- Records:
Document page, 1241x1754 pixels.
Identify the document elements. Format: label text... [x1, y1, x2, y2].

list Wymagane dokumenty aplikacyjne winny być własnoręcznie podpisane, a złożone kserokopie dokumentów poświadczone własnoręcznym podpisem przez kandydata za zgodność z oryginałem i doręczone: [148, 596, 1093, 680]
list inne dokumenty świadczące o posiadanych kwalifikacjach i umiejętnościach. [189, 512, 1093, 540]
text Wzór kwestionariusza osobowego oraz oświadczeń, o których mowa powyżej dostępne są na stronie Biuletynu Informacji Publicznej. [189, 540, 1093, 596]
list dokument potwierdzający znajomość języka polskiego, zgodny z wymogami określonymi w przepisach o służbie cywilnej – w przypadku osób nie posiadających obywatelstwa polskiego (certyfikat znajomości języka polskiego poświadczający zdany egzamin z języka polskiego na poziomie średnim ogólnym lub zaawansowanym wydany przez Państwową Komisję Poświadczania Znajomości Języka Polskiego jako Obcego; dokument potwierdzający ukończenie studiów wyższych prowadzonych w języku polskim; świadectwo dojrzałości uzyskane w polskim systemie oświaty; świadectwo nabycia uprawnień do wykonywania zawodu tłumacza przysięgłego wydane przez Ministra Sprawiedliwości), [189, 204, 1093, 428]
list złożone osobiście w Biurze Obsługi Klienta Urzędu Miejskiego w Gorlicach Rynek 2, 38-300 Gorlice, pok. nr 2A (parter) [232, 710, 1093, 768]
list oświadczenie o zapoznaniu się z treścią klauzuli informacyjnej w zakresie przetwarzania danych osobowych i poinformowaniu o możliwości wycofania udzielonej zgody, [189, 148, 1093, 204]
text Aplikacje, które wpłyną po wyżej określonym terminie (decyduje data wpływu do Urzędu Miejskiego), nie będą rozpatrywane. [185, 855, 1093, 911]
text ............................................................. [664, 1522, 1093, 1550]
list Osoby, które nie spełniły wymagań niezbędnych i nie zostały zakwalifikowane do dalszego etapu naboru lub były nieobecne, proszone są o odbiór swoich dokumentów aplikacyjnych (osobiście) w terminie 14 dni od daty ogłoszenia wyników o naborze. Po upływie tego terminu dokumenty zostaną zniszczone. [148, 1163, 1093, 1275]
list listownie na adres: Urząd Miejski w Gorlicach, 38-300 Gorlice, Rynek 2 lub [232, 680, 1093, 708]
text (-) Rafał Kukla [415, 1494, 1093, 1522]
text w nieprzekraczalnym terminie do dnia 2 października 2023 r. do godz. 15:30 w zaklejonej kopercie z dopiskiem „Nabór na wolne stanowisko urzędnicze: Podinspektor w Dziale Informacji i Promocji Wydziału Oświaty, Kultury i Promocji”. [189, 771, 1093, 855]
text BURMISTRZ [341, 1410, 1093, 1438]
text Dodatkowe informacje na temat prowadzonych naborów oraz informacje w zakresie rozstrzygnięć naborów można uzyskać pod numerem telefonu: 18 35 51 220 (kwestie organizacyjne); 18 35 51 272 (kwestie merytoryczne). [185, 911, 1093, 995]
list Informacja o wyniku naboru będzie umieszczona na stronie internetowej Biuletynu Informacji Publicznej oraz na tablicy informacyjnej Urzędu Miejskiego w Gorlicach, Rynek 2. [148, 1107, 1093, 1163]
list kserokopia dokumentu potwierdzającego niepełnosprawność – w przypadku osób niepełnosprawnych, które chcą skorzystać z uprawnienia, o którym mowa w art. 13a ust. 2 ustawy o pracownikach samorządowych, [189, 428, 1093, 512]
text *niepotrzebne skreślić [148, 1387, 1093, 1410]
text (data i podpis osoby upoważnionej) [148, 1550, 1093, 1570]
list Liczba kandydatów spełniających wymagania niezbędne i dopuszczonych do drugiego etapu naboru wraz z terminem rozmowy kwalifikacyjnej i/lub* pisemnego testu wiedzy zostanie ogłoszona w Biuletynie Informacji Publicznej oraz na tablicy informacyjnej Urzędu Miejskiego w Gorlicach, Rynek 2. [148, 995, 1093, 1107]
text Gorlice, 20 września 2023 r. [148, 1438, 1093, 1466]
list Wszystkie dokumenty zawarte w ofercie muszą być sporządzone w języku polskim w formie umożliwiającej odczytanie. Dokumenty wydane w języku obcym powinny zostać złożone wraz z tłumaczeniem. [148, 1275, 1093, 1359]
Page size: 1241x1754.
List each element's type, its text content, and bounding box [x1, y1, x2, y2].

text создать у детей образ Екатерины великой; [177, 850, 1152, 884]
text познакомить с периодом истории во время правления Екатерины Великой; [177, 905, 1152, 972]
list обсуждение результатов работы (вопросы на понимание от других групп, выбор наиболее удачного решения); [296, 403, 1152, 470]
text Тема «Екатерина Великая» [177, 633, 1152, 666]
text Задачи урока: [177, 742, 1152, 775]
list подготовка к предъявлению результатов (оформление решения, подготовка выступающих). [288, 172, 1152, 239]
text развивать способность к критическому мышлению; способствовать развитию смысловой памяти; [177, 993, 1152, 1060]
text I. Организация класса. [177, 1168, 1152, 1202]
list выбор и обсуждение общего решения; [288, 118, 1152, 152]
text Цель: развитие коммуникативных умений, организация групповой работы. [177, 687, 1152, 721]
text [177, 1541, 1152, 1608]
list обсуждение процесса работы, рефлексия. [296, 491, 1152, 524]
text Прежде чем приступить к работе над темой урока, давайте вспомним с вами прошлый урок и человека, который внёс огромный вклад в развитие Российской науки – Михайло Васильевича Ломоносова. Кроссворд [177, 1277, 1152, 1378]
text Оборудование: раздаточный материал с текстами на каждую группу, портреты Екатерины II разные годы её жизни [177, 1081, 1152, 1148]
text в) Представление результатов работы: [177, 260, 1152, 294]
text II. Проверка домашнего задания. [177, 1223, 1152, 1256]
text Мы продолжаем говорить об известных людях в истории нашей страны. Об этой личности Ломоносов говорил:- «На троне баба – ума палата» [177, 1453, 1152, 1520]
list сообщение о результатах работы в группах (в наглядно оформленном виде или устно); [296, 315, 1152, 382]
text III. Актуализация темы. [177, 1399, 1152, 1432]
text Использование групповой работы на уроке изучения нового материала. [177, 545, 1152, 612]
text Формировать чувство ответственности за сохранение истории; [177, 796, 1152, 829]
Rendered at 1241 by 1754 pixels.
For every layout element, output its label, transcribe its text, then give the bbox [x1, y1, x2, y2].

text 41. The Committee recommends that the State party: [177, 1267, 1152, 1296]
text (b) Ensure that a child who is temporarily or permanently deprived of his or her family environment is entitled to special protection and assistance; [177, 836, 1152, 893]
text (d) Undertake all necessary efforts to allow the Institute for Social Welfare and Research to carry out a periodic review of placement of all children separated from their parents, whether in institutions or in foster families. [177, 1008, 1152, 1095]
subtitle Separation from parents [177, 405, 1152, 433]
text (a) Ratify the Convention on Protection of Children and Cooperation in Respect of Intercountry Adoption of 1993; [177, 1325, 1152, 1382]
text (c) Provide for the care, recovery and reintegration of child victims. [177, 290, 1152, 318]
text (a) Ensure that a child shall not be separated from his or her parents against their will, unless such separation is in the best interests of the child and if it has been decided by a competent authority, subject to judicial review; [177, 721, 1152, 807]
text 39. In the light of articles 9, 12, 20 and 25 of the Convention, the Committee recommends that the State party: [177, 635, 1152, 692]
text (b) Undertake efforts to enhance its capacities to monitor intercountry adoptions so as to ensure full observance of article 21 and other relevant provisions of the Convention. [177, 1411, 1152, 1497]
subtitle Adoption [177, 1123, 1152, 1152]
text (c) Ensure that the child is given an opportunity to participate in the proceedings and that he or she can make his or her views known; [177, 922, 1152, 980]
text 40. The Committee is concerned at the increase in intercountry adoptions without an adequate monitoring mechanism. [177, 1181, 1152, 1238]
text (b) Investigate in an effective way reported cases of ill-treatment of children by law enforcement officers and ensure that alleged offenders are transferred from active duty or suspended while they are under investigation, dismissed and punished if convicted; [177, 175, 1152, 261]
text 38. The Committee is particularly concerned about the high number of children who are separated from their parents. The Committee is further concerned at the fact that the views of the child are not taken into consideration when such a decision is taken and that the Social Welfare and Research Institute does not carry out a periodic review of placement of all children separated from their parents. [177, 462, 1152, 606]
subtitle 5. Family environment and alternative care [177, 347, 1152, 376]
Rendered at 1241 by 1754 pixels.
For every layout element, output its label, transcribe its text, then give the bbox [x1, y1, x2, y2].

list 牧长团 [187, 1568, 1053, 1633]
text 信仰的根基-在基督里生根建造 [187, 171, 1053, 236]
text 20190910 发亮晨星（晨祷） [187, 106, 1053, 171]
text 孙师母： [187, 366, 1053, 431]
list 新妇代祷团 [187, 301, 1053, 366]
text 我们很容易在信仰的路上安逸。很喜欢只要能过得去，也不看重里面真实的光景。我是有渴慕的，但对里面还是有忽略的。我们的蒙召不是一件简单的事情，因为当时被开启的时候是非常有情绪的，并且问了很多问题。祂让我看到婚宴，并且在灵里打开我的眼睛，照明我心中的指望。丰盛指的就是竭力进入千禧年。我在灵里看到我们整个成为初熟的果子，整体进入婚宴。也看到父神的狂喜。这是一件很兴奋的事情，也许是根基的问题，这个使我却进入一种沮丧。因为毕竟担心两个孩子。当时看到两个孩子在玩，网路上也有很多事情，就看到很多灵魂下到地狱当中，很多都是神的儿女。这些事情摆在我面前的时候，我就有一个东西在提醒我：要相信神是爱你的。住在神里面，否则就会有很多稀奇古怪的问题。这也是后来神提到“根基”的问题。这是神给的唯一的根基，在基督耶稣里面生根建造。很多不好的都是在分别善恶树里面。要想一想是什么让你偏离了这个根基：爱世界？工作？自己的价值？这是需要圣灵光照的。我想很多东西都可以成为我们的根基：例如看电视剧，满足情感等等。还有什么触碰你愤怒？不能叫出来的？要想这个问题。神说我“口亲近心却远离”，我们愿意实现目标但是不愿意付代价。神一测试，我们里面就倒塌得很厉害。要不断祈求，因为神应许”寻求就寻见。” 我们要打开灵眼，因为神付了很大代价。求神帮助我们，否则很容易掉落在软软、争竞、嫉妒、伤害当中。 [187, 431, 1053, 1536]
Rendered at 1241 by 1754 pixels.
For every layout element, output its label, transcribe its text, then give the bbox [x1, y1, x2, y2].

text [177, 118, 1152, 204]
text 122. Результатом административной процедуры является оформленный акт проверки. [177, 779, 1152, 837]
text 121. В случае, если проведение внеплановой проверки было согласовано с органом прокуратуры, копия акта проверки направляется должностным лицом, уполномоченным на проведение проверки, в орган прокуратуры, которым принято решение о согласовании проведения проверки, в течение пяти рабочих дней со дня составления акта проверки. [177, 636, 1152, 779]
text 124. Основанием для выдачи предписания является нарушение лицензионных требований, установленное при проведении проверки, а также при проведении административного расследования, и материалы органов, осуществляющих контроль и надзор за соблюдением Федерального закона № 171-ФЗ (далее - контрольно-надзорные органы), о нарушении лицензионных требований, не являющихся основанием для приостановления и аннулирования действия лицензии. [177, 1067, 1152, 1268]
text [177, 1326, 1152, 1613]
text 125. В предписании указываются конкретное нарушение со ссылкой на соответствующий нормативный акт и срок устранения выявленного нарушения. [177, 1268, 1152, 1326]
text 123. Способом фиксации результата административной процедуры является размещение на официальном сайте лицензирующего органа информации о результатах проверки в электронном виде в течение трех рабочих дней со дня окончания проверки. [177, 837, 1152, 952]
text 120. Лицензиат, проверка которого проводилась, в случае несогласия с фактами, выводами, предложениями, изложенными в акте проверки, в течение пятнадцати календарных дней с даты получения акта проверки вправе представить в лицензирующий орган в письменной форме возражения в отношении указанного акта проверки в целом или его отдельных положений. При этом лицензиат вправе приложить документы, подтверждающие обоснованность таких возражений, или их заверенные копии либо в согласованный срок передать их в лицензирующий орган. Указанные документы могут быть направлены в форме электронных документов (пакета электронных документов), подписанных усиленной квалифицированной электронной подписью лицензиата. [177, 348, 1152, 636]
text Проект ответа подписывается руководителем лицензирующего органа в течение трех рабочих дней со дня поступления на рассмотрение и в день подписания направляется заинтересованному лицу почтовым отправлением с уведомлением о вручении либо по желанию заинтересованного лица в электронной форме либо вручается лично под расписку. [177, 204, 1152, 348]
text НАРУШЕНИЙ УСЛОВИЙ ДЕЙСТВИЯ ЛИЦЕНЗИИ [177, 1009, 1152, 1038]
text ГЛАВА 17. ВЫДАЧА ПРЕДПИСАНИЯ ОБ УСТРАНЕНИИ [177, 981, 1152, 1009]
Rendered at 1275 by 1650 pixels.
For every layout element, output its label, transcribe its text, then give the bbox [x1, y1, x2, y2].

- Exercise goal: Look through the entries above, and wherever a line holds the word "Екатерины", copy it.

- Final answer:
text создать у детей образ Екатерины великой; [177, 850, 1152, 884]
text познакомить с периодом истории во время правления Екатерины Великой; [177, 905, 1152, 972]
text Оборудование: раздаточный материал с текстами на каждую группу, портреты Екатерины II разные годы её жизни [177, 1081, 1152, 1148]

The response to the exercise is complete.